By Metropolitan Saint Philaret
Homily Delivered on December 6
In the Name of the Father, and of the Son, and of the Holy Spirit.
When we commemorate whole groups of Saints, we usually mention the great hierarchs among the first, and we have become used to the three great universal hierarchs and teachers — Basil the Great, Gregory the Theologian, and John Chrysostom — always being at the head of the hierarchical assembly. They belong there, because each of them contributed precious gifts [e.g. their writings] to the Church’s theological and moral treasury. So the Church honors them in particular and has established a feast for the three of them together, in addition to the solemn services for their individual feast days. But the feast of the great hierarch whom we commemorate today, the hierarch and wonderworker Nicholas, has a special place of its own.
He did not leave us as rich a spiritual heritage as these three great men, but we all know how greatly the Church reveres him. The Feasts of Saint Nicholas are so splendid that they even remind us of the 12 Great Feasts. Why is that so? Because he lived a life of virtue incarnate: an accessible, comprehensible virtue, close to every man and every heart, even the heart that rejects every other holy thing. That virtue is love; love and compassion.
The Russians like to call Saint Nicholas “Nikola the Merciful” because his miracles are as numerous as the stars of heaven. I would like to remind you of one touching miracle that shows his mercy. This did not happen once upon a time, long ago; it happened in our time, in the city of Harbin [China], where I lived for over 40 years. At the train station in Harbin there was a large icon of Saint Nicholas the Wonderworker, and it was especially venerated by all the travelers. Hundreds of candles were always burning in front of it. People departing by train and the people who came to see them off would light candles, and prayers were constantly going up to the great hierarch for his protection during trips. There was always a crowd in the station because the rail traffic was very heavy.
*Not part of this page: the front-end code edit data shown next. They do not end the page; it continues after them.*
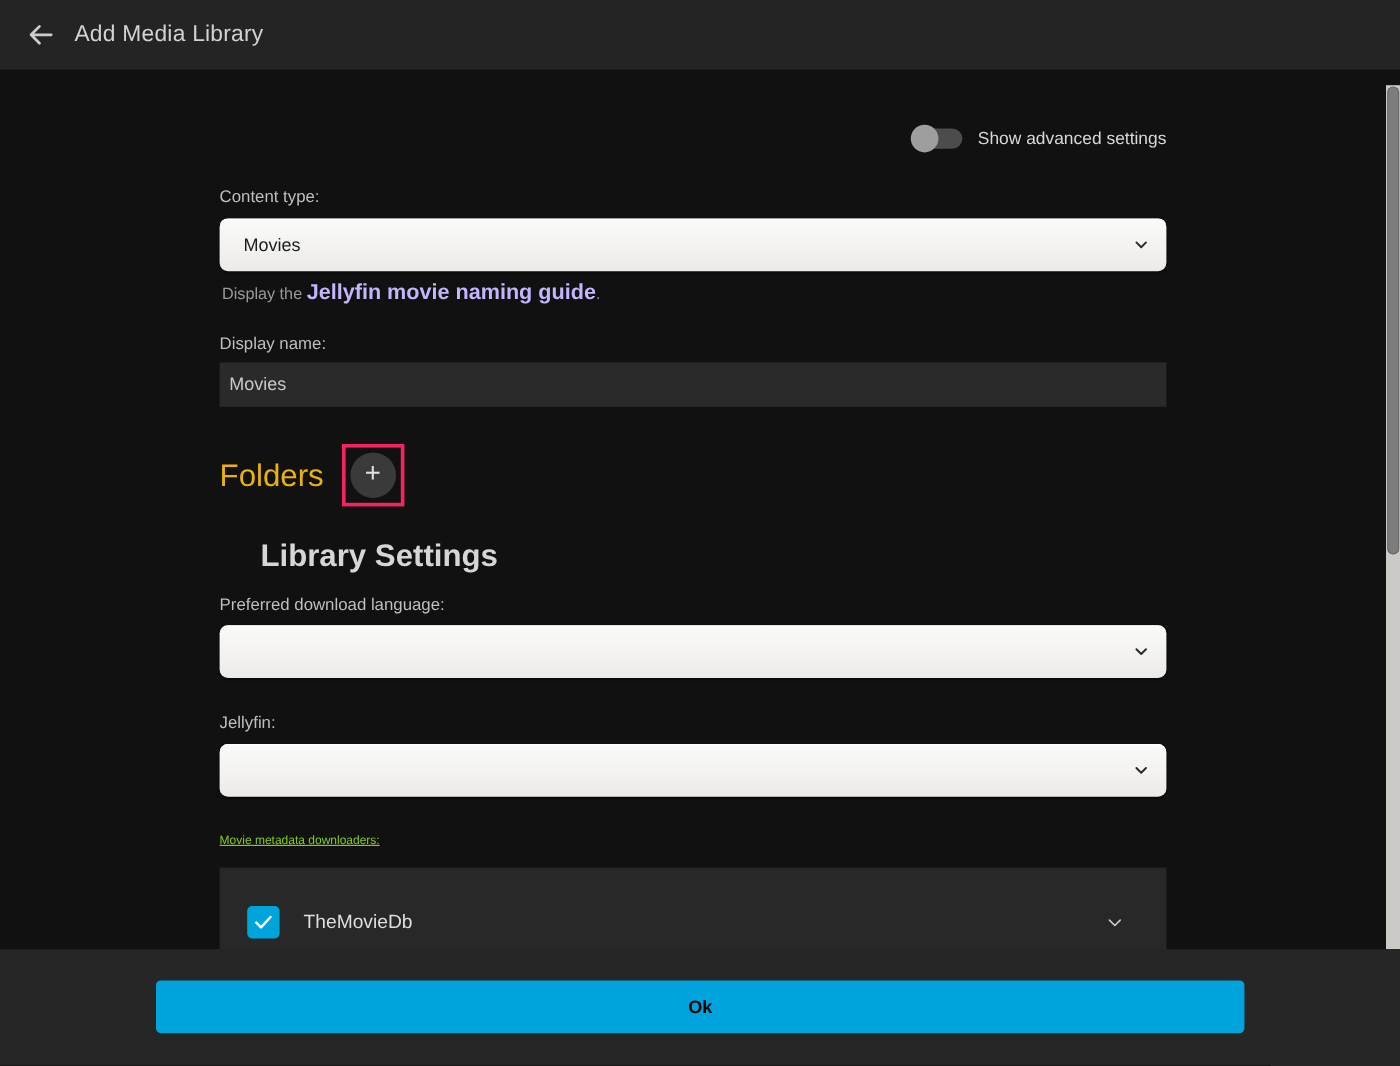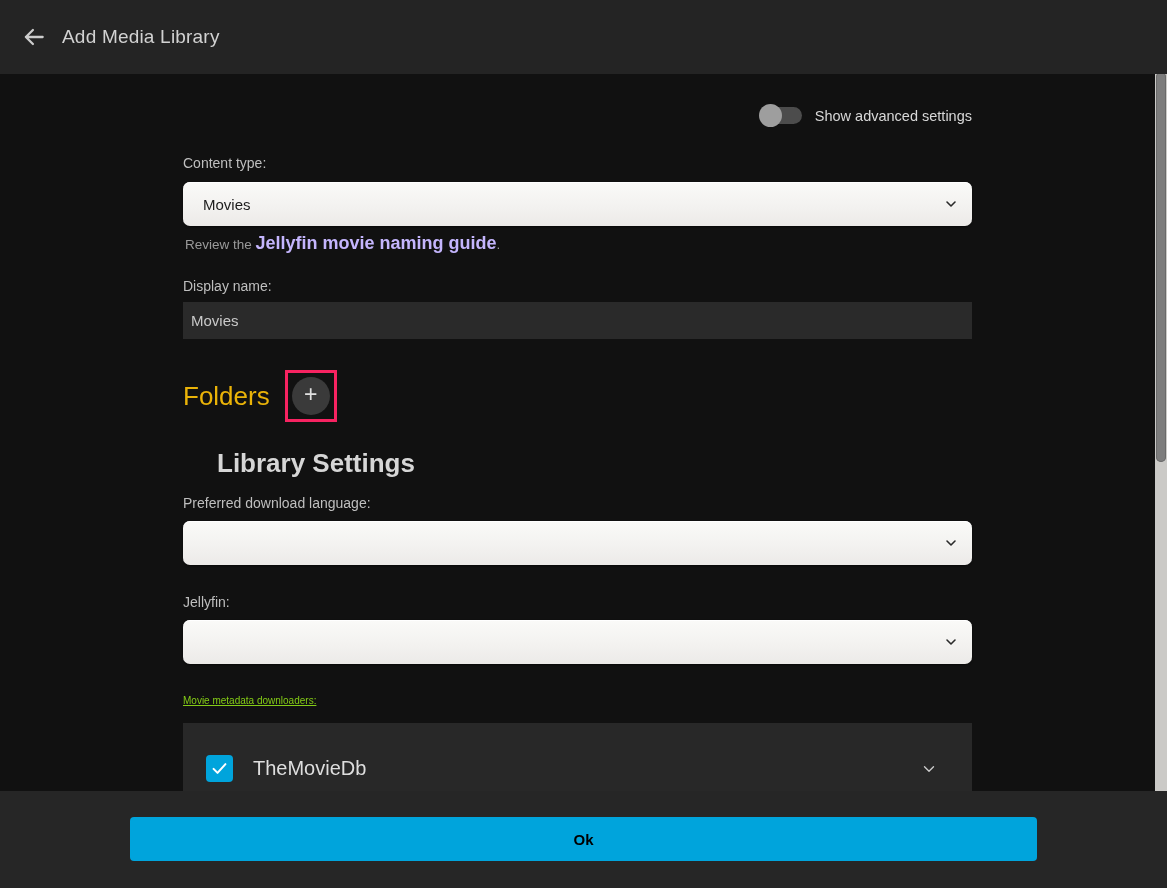--- a/index.html
+++ b/index.html
@@ -6,21 +6,21 @@
   html, body { width: 1167px; height: 888px; }
   body {
     position: relative;
     background: #111111;
     font-family: "Liberation Sans", sans-serif;
     overflow: hidden;
   }
 
   
   .header {
-    position: absolute; left: 0; top: 0; width: 1167px; height: 74px;
+    position: absolute; left: 0; top: 0; width: 1167px; height: 58px;
     background: #242424; z-index: 30;
     display: flex; align-items: center;
   }
   .back-btn {
     width: 44px; height: 44px; margin-left: 12px;
     display: flex; align-items: center; justify-content: center;
     background: transparent; border: none; cursor: pointer;
   }
   .header-title {
     color: #d2d2d2; font-size: 19px; font-weight: 400;
@@ -133,21 +133,21 @@
   }
   .checkbox {
     width: 27px; height: 27px; border-radius: 4px;
     background: #3a3a3a; flex: 0 0 auto;
     display: flex; align-items: center; justify-content: center;
     cursor: pointer;
   }
   .checkbox.checked { background: #00a4dc; }
   .checkbox svg { display: none; }
   .checkbox.checked svg { display: block; }
-  .downloader-name { color: #dedede; font-size: 20px; margin-left: 20px; }
+  .downloader-name { color: #dedede; font-size: 16px; margin-left: 20px; }
   .downloader-chevron { margin-left: auto; cursor: pointer; display: flex; }
 
   
   .footer {
     position: absolute; left: 0; top: 791px; width: 1167px; height: 97px;
     background: #262626; z-index: 40;
   }
   .ok-button {
     position: absolute; left: 130px; top: 26px; width: 907px; height: 44px;
     background: #00a4dc; border: none; border-radius: 4px;
@@ -182,21 +182,21 @@
   <div class="field-label" style="top:84px">Content type:</div>
   <div class="select" style="top:111px">
     <span>Movies</span>
     <span class="chevron">
       <svg width="16" height="16" viewBox="0 0 24 24" fill="none" stroke="#2a2a2a" stroke-width="2.4" stroke-linecap="round" stroke-linejoin="round">
         <path d="M6 9 L12 15 L18 9"></path>
       </svg>
     </span>
   </div>
   <div class="helper">
-    <span>Review the </span><a href="#">Jellyfin movie naming guide</a><span>.</span>
+    <span>Display the </span><a href="#">Jellyfin movie naming guide</a><span>.</span>
   </div>
 
   <div class="field-label" style="top:207px">Display name:</div>
   <input class="text-input" type="text" value="Movies" style="">
 
   <div class="folders-row">
     <span class="folders-heading">Folders</span>
     <span class="focus-ring">
       <button class="add-folder-btn">
         <span>+</span>

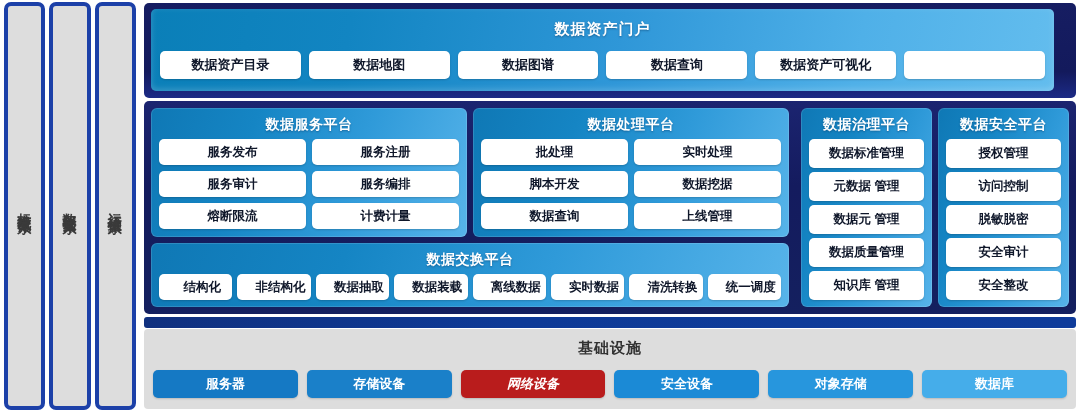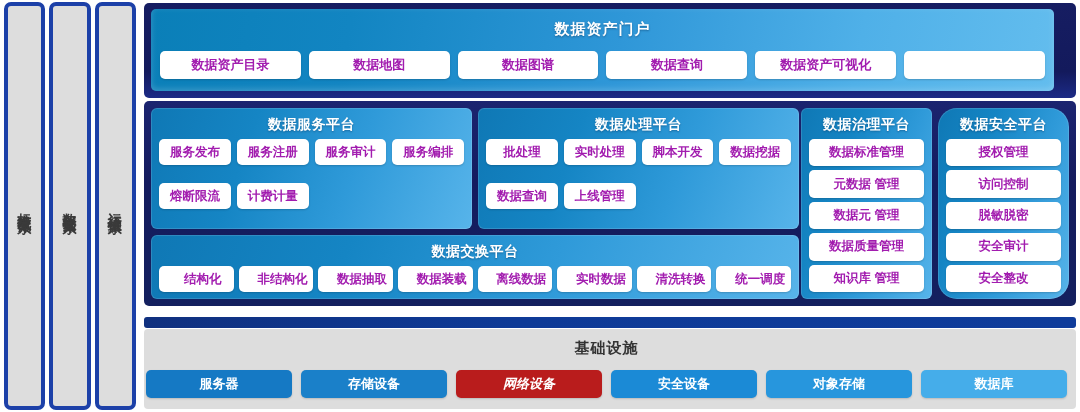--- a/index.html
+++ b/index.html
@@ -93,35 +93,35 @@
   .chip-white {
     flex: 1 1 0;
     background: #ffffff;
     border-radius: 5px;
     height: 28px;
     display: flex;
     align-items: center;
     justify-content: center;
     font-size: 13px;
     font-weight: 600;
-    color: #a21caf;
+    color: #0f172a;
     box-shadow: 0 1px 2px rgba(0,0,0,.18);
     white-space: nowrap;
   }
 
   
   .mid-frame {
     position: relative;
     flex: 1;
-    margin: 3px 4px 8px 4px;
+    margin: 3px 4px 0 4px;
     background: linear-gradient(180deg, #1b2470 0%, #141b5e 40%, #14205f 100%);
     border-radius: 5px;
     padding: 7px;
     display: flex;
-    gap: 2px;
+    gap: 12px;
   }
   .mid-left {
     flex: 1 1 0;
     display: flex;
     flex-direction: column;
     gap: 6px;
   }
   .mid-left-top {
     display: flex;
     gap: 6px;
@@ -139,36 +139,36 @@
     display: flex;
     flex-direction: column;
     align-items: center;
     background: linear-gradient(110deg, #0f78b5 0%, #1585c4 30%, #2f9ad9 62%, #57b4ea 100%);
     box-shadow: inset 0 0 0 1px rgba(255,255,255,.13);
   }
   .plat.svc  { flex: 1 1 0; }
   .plat.proc { flex: 1 1 0; }
   .plat.exch { width: 100%; }
   .plat.gov  { flex: 1 1 0; }
-  .plat.sec  { flex: 1 1 0; border-radius: 19px; }
+  .plat.sec  { flex: 1 1 0; }
 
   .plat-title {
     color: #ffffff;
     font-size: 14px;
     font-weight: 700;
     letter-spacing: .5px;
     margin: 3px 0 5px 0;
     text-shadow: 0 1px 2px rgba(0,40,80,.40);
     white-space: nowrap;
   }
   .plat.gov .plat-title, .plat.sec .plat-title { font-size: 14px; }
 
   .grid3 {
     display: grid;
-    grid-template-columns: repeat(4, 1fr);
+    grid-template-columns: repeat(2, 1fr);
     gap: 5px 6px;
     width: 100%;
     flex: 1;
   }
   .stack {
     display: flex;
     flex-direction: column;
     gap: 4px;
     width: 100%;
     flex: 1;
@@ -192,21 +192,21 @@
     background: linear-gradient(90deg, #10307f 0%, #0e3a97 40%, #0f3c9b 100%);
   }
   .infra {
     height: 80px;
     margin: 1px 4px 3px 4px;
     background: #dddddd;
     border-radius: 4px;
     display: flex;
     flex-direction: column;
     align-items: center;
-    padding: 5px 9px 8px 2px;
+    padding: 5px 9px 8px 9px;
   }
   .infra-title {
     font-size: 15px;
     font-weight: 700;
     color: #333333;
     letter-spacing: 1px;
     margin: 5px 0 8px 0;
   }
   .infra-row {
     display: flex;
One day the people who happened to be there (they related this themselves, this is their own story; it was early spring, when the ice breaks up on the Sungari, on which Harbin is located) they saw a Chinese man rush in, soaked from head to toe. He ran up to the icon, threw himself down in front of it, and stretched out his arms to it, saying something in Chinese. The people who knew Chinese said he was thanking the saint for saving him from death.
Here’s what happened: for some reason he was in a terrible hurry to cross the river. But the river is wide, and the ice was flowing along it. He decided to take a chance. As he ran across the ice, jumping from one floe to another, he slipped, lost his balance, and fell under the ice. He was drowning, dying, when he remembered the wonderworking icon. His pagan countrymen revered it too, just as the Russian Orthodox did. As he was drowning, he cried out in despair, “Old man from the train station, help me!” He lost consciousness and went under completely; and he was about to perish…when all of a sudden he was on the riverbank, soaked but alive and unharmed! So he took off and ran — the train station was far away — and he rushed in to the icon and thanked the great hierarch for this evident and amazing miracle of his mercy and love.
The entire Far East, the entire land of China, has a great veneration for Saint Nicholas, you know. Once a Russian hunter had wandered far, far, into the taiga or steppe, and there he came upon a Chinese farmstead where he asked shelter. The friendly master and mistress of the house invited him in, and over their door he saw an icon of Saint Nicholas. He thought to himself, “What can these heathen be doing with it? What do they need it for?” And he wanted to take it. His host was offended and said, “Why do you want to take the Old Man away from us? He’s so kind, he helps us so much. We won’t give him up for anything!”
So not only the Orthodox Church but practically the entire human race honors this great hierarch. Whenever anyone is in trouble or has some need, he turns to Saint Nicholas. This great hierarch hears and fulfills each of the hundreds of petitions that fly to him in Heaven, as long as we ask with firm, strong faith. That’s why the Russian people love Saint Nicholas so much and constantly entreat him: “O Father and Hierarch Nicholas pray to God for us!” Amen.